** EXERCISE DATA follows **
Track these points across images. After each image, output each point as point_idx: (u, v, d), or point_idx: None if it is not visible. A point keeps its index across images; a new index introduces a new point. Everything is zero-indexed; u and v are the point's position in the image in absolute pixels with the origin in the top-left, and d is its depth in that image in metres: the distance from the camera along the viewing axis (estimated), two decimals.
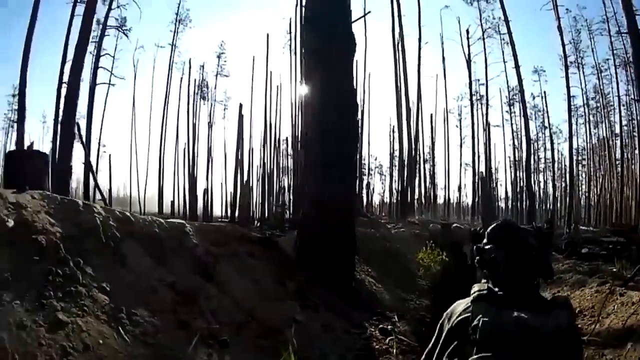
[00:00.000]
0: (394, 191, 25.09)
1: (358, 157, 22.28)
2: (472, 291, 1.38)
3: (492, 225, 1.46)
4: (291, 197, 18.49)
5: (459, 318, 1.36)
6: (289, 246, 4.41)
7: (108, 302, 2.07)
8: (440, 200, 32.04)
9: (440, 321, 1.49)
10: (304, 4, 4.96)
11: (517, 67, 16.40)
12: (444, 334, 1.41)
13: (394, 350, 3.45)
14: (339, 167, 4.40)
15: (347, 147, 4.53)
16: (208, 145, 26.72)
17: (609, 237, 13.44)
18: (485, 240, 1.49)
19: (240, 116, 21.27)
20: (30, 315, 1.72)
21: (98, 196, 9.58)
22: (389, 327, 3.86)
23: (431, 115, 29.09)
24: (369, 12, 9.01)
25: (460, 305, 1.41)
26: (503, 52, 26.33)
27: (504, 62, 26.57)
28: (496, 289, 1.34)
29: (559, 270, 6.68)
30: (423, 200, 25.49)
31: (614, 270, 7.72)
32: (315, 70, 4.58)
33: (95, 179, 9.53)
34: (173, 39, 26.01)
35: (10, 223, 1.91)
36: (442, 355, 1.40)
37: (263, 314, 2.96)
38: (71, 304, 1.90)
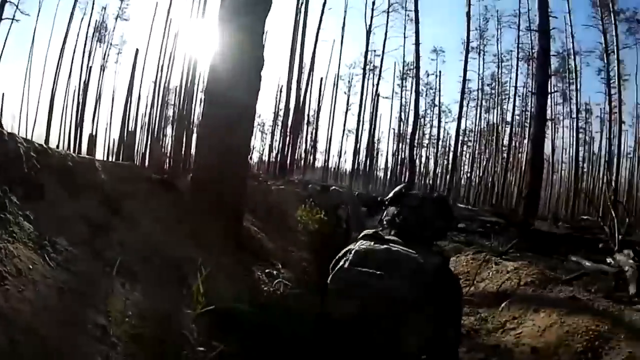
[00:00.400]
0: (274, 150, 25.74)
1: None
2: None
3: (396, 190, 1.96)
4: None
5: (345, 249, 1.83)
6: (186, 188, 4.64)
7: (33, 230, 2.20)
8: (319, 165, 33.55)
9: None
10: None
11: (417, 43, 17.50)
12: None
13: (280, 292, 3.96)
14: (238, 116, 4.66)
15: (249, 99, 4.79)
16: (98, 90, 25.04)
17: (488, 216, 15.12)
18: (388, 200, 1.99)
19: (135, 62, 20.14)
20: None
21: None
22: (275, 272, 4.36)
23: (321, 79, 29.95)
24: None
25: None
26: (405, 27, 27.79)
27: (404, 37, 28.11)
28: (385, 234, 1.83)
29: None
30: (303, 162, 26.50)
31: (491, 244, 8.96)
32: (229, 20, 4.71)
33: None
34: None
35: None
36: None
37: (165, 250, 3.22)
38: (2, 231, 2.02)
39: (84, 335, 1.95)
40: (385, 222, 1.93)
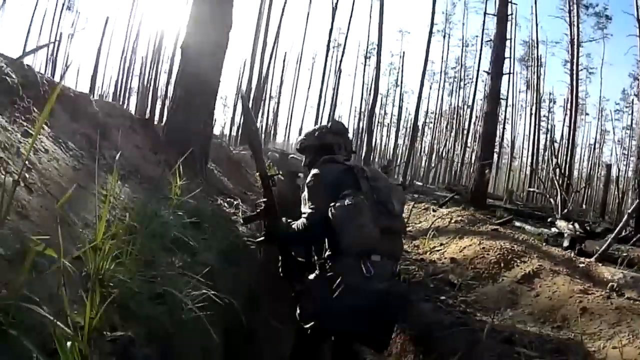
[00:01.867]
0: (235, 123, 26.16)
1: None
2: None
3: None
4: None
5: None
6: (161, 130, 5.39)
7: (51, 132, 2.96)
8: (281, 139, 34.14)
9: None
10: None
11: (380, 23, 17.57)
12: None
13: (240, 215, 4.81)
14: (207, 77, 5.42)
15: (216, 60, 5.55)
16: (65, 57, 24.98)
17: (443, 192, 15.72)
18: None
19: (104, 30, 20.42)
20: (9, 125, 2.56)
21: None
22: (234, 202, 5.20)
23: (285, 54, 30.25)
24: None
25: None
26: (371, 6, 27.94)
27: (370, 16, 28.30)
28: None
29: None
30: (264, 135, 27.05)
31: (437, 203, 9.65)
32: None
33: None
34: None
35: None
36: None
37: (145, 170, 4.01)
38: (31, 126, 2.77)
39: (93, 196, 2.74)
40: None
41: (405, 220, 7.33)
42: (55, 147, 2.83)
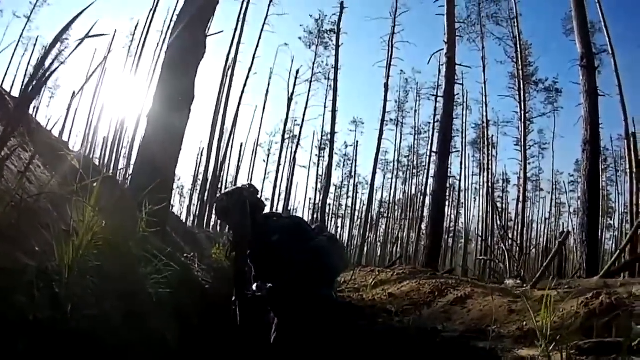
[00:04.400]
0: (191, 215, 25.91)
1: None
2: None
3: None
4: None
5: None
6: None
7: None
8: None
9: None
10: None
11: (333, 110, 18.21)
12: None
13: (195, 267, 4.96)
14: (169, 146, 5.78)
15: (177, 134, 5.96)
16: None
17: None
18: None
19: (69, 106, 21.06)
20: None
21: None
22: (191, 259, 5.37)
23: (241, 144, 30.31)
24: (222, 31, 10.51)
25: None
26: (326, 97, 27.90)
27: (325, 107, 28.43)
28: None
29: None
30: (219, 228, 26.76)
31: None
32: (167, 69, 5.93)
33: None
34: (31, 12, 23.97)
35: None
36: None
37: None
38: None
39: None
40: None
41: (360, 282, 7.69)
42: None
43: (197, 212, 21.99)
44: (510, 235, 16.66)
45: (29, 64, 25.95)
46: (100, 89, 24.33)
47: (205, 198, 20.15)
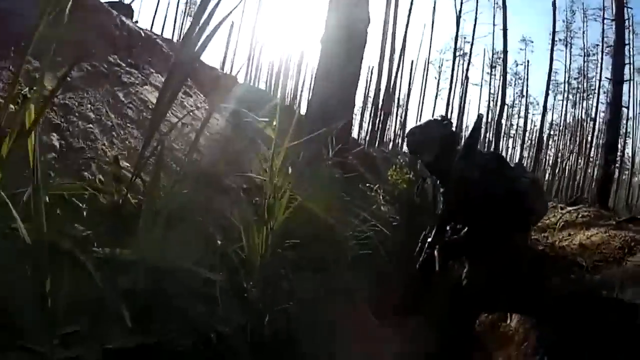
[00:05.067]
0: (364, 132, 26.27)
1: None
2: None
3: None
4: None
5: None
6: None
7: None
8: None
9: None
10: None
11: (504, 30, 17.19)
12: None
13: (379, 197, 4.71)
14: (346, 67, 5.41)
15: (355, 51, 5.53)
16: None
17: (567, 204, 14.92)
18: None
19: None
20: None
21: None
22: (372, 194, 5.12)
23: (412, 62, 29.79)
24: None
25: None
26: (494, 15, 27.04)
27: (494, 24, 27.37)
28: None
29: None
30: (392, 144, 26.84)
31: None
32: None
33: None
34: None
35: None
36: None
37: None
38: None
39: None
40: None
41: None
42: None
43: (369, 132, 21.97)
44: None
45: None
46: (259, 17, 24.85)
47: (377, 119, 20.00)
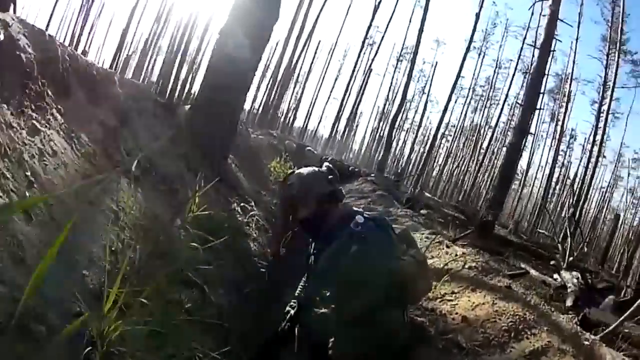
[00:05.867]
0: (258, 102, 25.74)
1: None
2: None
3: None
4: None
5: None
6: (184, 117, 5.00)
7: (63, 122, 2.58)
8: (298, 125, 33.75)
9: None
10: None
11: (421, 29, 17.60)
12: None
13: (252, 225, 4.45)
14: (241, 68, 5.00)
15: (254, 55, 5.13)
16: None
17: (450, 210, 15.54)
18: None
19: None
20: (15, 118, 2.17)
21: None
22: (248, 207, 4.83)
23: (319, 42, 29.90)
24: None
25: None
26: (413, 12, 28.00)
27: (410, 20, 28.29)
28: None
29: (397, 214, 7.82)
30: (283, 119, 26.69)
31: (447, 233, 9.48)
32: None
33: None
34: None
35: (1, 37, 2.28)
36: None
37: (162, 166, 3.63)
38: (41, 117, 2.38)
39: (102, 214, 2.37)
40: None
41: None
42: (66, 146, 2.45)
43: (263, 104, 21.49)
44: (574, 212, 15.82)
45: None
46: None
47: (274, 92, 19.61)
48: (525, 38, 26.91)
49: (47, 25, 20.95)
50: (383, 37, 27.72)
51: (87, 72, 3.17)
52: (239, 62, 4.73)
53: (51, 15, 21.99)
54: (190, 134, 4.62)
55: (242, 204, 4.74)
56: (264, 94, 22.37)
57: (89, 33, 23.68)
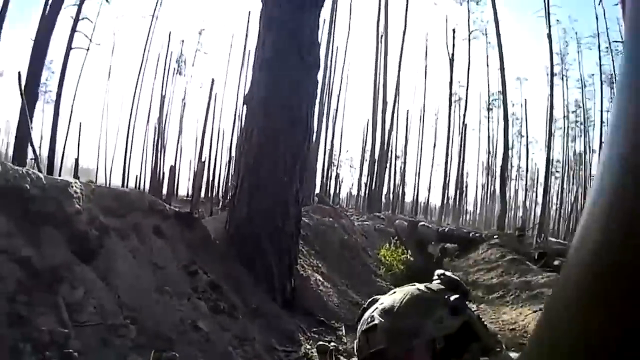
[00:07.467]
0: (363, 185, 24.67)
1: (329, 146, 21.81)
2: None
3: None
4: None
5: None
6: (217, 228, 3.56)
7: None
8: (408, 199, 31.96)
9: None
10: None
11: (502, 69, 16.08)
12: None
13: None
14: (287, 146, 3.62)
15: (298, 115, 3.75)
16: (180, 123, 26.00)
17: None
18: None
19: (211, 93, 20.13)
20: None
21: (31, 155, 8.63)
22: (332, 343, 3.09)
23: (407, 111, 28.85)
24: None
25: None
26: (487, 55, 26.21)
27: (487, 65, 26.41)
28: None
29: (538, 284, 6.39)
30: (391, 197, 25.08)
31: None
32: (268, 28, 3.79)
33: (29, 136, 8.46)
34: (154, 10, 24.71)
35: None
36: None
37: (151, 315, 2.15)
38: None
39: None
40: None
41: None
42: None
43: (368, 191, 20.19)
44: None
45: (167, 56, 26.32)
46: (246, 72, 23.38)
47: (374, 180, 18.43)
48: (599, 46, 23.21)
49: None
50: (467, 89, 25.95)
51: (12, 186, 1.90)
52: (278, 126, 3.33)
** End of EXERCISE DATA **
HOW TO COMPLETE THIS TASK: Could the entries above be retyped exactly, with the pictures left out?

TASK RESPONSE:
Track these points across images. After each image, output each point as point_idx: (u, v, d), or point_idx: None if it is not visible. A point keeps its index across images; a new index introduces a new point. Everything is zero-indexed; u and v are the point's position in the image in absolute pixels with the origin in the top-left, and d is its depth in that image in metres: the distance from the camera along the viewing axis (estimated), two decimals.
[00:00.000]
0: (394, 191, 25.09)
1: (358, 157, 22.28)
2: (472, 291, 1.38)
3: (492, 225, 1.46)
4: (291, 197, 18.49)
5: (459, 318, 1.36)
6: (289, 246, 4.41)
7: (108, 302, 2.07)
8: (440, 200, 32.04)
9: (440, 321, 1.49)
10: (304, 4, 4.96)
11: (517, 67, 16.40)
12: (444, 334, 1.41)
13: (394, 350, 3.45)
14: (339, 167, 4.40)
15: (347, 147, 4.53)
16: (208, 145, 26.72)
17: (609, 237, 13.44)
18: (485, 240, 1.49)
19: (240, 116, 21.27)
20: (30, 315, 1.72)
21: (98, 196, 9.58)
22: (389, 327, 3.86)
23: (431, 115, 29.09)
24: (369, 12, 9.01)
25: (460, 305, 1.41)
26: (503, 52, 26.33)
27: (504, 62, 26.57)
28: (496, 289, 1.34)
29: (559, 270, 6.68)
30: (423, 200, 25.49)
31: (614, 270, 7.72)
32: (315, 70, 4.58)
33: (95, 179, 9.53)
34: (173, 39, 26.01)
35: (10, 223, 1.91)
36: (442, 355, 1.40)
37: (263, 314, 2.96)
38: (71, 304, 1.90)
[00:00.400]
0: (274, 150, 25.74)
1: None
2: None
3: (396, 190, 1.96)
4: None
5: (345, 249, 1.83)
6: (186, 188, 4.64)
7: (33, 230, 2.20)
8: (319, 165, 33.55)
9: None
10: None
11: (417, 43, 17.50)
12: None
13: (280, 292, 3.96)
14: (238, 116, 4.66)
15: (249, 99, 4.79)
16: (98, 90, 25.04)
17: (488, 216, 15.12)
18: (388, 200, 1.99)
19: (135, 62, 20.14)
20: None
21: None
22: (275, 272, 4.36)
23: (321, 79, 29.95)
24: None
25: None
26: (405, 27, 27.79)
27: (404, 37, 28.11)
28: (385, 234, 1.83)
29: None
30: (303, 162, 26.50)
31: (491, 244, 8.96)
32: (229, 20, 4.71)
33: None
34: None
35: None
36: None
37: (165, 250, 3.22)
38: (2, 231, 2.02)
39: (84, 335, 1.95)
40: (385, 222, 1.93)
[00:01.867]
0: (235, 123, 26.16)
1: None
2: None
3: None
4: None
5: None
6: (161, 130, 5.39)
7: (51, 132, 2.96)
8: (281, 139, 34.14)
9: None
10: None
11: (380, 23, 17.57)
12: None
13: (240, 215, 4.81)
14: (207, 77, 5.42)
15: (216, 60, 5.55)
16: (65, 57, 24.98)
17: (443, 192, 15.72)
18: None
19: (104, 30, 20.42)
20: (9, 125, 2.56)
21: None
22: (234, 202, 5.20)
23: (285, 54, 30.25)
24: None
25: None
26: (371, 6, 27.94)
27: (370, 16, 28.30)
28: None
29: None
30: (264, 135, 27.05)
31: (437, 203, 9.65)
32: None
33: None
34: None
35: None
36: None
37: (145, 170, 4.01)
38: (31, 126, 2.77)
39: (93, 196, 2.74)
40: None
41: (405, 220, 7.33)
42: (55, 147, 2.83)
[00:04.400]
0: (191, 215, 25.91)
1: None
2: None
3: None
4: None
5: None
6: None
7: None
8: None
9: None
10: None
11: (333, 110, 18.21)
12: None
13: (195, 267, 4.96)
14: (169, 146, 5.78)
15: (177, 134, 5.96)
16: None
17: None
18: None
19: (69, 106, 21.06)
20: None
21: None
22: (191, 259, 5.37)
23: (241, 144, 30.31)
24: (222, 31, 10.51)
25: None
26: (326, 97, 27.90)
27: (325, 107, 28.43)
28: None
29: None
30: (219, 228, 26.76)
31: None
32: (167, 69, 5.93)
33: None
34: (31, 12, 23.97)
35: None
36: None
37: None
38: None
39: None
40: None
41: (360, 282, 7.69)
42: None
43: (197, 212, 21.99)
44: (510, 235, 16.66)
45: (29, 64, 25.95)
46: (100, 89, 24.33)
47: (205, 198, 20.15)
[00:05.067]
0: (364, 132, 26.27)
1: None
2: None
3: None
4: None
5: None
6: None
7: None
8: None
9: None
10: None
11: (504, 30, 17.19)
12: None
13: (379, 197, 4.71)
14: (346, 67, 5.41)
15: (355, 51, 5.53)
16: None
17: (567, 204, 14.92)
18: None
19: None
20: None
21: None
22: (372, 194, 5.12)
23: (412, 62, 29.79)
24: None
25: None
26: (494, 15, 27.04)
27: (494, 24, 27.37)
28: None
29: None
30: (392, 144, 26.84)
31: None
32: None
33: None
34: None
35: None
36: None
37: None
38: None
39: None
40: None
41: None
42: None
43: (369, 132, 21.97)
44: None
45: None
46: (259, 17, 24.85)
47: (377, 119, 20.00)
[00:05.867]
0: (258, 102, 25.74)
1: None
2: None
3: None
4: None
5: None
6: (184, 117, 5.00)
7: (63, 122, 2.58)
8: (298, 125, 33.75)
9: None
10: None
11: (421, 29, 17.60)
12: None
13: (252, 225, 4.45)
14: (241, 68, 5.00)
15: (254, 55, 5.13)
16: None
17: (450, 210, 15.54)
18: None
19: None
20: (15, 118, 2.17)
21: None
22: (248, 207, 4.83)
23: (319, 42, 29.90)
24: None
25: None
26: (413, 12, 28.00)
27: (410, 20, 28.29)
28: None
29: (397, 214, 7.82)
30: (283, 119, 26.69)
31: (447, 233, 9.48)
32: None
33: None
34: None
35: (1, 37, 2.28)
36: None
37: (162, 166, 3.63)
38: (41, 117, 2.38)
39: (102, 214, 2.37)
40: None
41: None
42: (66, 146, 2.45)
43: (263, 104, 21.49)
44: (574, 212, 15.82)
45: None
46: None
47: (274, 92, 19.61)
48: (525, 38, 26.91)
49: (47, 25, 20.95)
50: (383, 37, 27.72)
51: (87, 72, 3.17)
52: (239, 62, 4.73)
53: (51, 15, 21.99)
54: (190, 134, 4.62)
55: (242, 204, 4.74)
56: (264, 94, 22.37)
57: (89, 33, 23.68)
[00:07.467]
0: (363, 185, 24.67)
1: (329, 146, 21.81)
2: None
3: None
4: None
5: None
6: (217, 228, 3.56)
7: None
8: (408, 199, 31.96)
9: None
10: None
11: (502, 69, 16.08)
12: None
13: None
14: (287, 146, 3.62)
15: (298, 115, 3.75)
16: (180, 123, 26.00)
17: None
18: None
19: (211, 93, 20.13)
20: None
21: (31, 155, 8.63)
22: (332, 343, 3.09)
23: (407, 111, 28.85)
24: None
25: None
26: (487, 55, 26.21)
27: (487, 65, 26.41)
28: None
29: (538, 284, 6.39)
30: (391, 197, 25.08)
31: None
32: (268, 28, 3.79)
33: (29, 136, 8.46)
34: (154, 10, 24.71)
35: None
36: None
37: (151, 315, 2.15)
38: None
39: None
40: None
41: None
42: None
43: (368, 191, 20.19)
44: None
45: (167, 56, 26.32)
46: (246, 72, 23.38)
47: (374, 180, 18.43)
48: (599, 46, 23.21)
49: None
50: (467, 89, 25.95)
51: (12, 186, 1.90)
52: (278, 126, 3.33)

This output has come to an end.